Le contrôle et l'évaluation de l'offre de formation est également une question essentielle. Nous proposons :

– de créer un Observatoire national de l'offre de formation ;

– de recenser toute l'offre de formation et de la publier sur Internet au sein d'une base de données accessible à tous ;

– de créer une procédure de labellisation des organismes de formation, y compris privés, qui s'appuierait sur l'Office professionnel de qualification des organismes de formation, l'OPQF, qui a déjà entrepris ce travail.

Par ailleurs, pour optimiser l'efficacité de la formation professionnelle au profit de l'entreprise et de l'employé, nous proposons :

– de créer un outil de suivi des formations accomplies dans l'entreprise, que ce soit au titre du plan de formation ou au titre d'actions diplômantes et qualifiantes. Ce « carnet de bord personnalisé de la formation » devra permettre de mettre en regard des droits à formation différée que tout salarié aura accumulés les formations qu'il aura effectivement pu suivre ;

– d'instaurer, en prolongement de ce carnet de bord, la transférabilité totale du droit individuel à la formation (DIF) et d'instituer un compte épargne-formation. Ainsi, le salarié pourra être pleinement actif dans sa dynamique de sécurisation de son parcours professionnel ;

– de simplifier la procédure de validation des acquis professionnels – VAE. Cette proposition s'appuie sur le rapport remis au Parlement par le secrétaire d'État chargé de la prospective et de l'évaluation des politiques publiques, Éric Besson. Il s'agit, pour éviter l'évaporation importante des candidats au cours du processus, de réduire sa durée, d'améliorer le fonctionnement des jurys et de parfaire l'accompagnement des candidats. La VAE est évidemment un pilier de la continuité du parcours professionnel.

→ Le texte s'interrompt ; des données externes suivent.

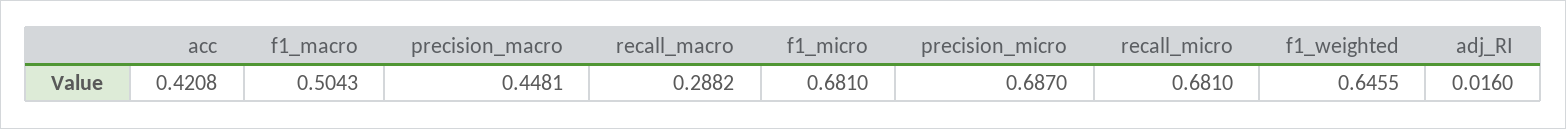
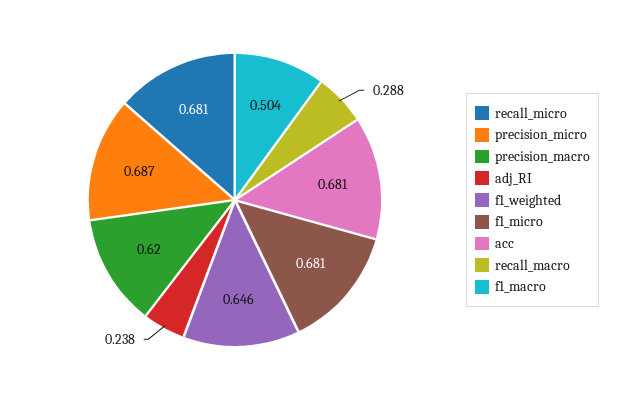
acc: 0.4208 -> 0.681
precision_macro: 0.4481 -> 0.62
adj_RI: 0.016 -> 0.238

S'agissant du financement de la formation professionnelle, la mission estime qu'il doit avant tout être clarifié. Nous proposons donc :

– de répartir différemment l'affectation de la contribution des entreprises au financement de leur plan de formation, une part de cette dernière devant alimenter un fonds régional de la formation tout au long de la vie. Il est essentiel de mutualiser des fonds pour cibler les actions de formation sur le public qui en a besoin au travers d'une véritable stratégie et d'une vraie politique de formation tout au long de la vie ;

– d'instaurer une subvention de l'État pour financer la démocratie sociale et de supprimer les subventions provenant des fonds de la formation professionnelle.

Enfin, l'un des objectifs essentiel de la réforme de la formation est de clarifier la gouvernance du système pour le rendre plus efficace et mieux le contrôler. La gouvernance doit d'abord découler d'une stratégie nationale ; à cette fin, un ministère de la formation tout au long de la vie doit être créé : le grand enjeu de société que représente la formation tout au long de la vie ne peut plus rester sans une politique nationale appuyée sur un pouvoir politique. La formation tout au long de la vie doit aussi être déclinée au plan territorial. L'échelon territorial, et plus particulièrement régional, nous est apparu comme le meilleur. Il s'agit donc de décliner la formation tout au long de la vie dans le cadre de comités régionaux rénovés, s'appuyant chacun sur un observatoire régional et, pour le financement, sur un fonds régional, dans le cadre d'une mutualisation des dotations provenant des entreprises, des participations de l'État – à travers un fonds national – des régions, des départements, et d'autres structures comme les organismes paritaires collecteurs agréés, les OPCA.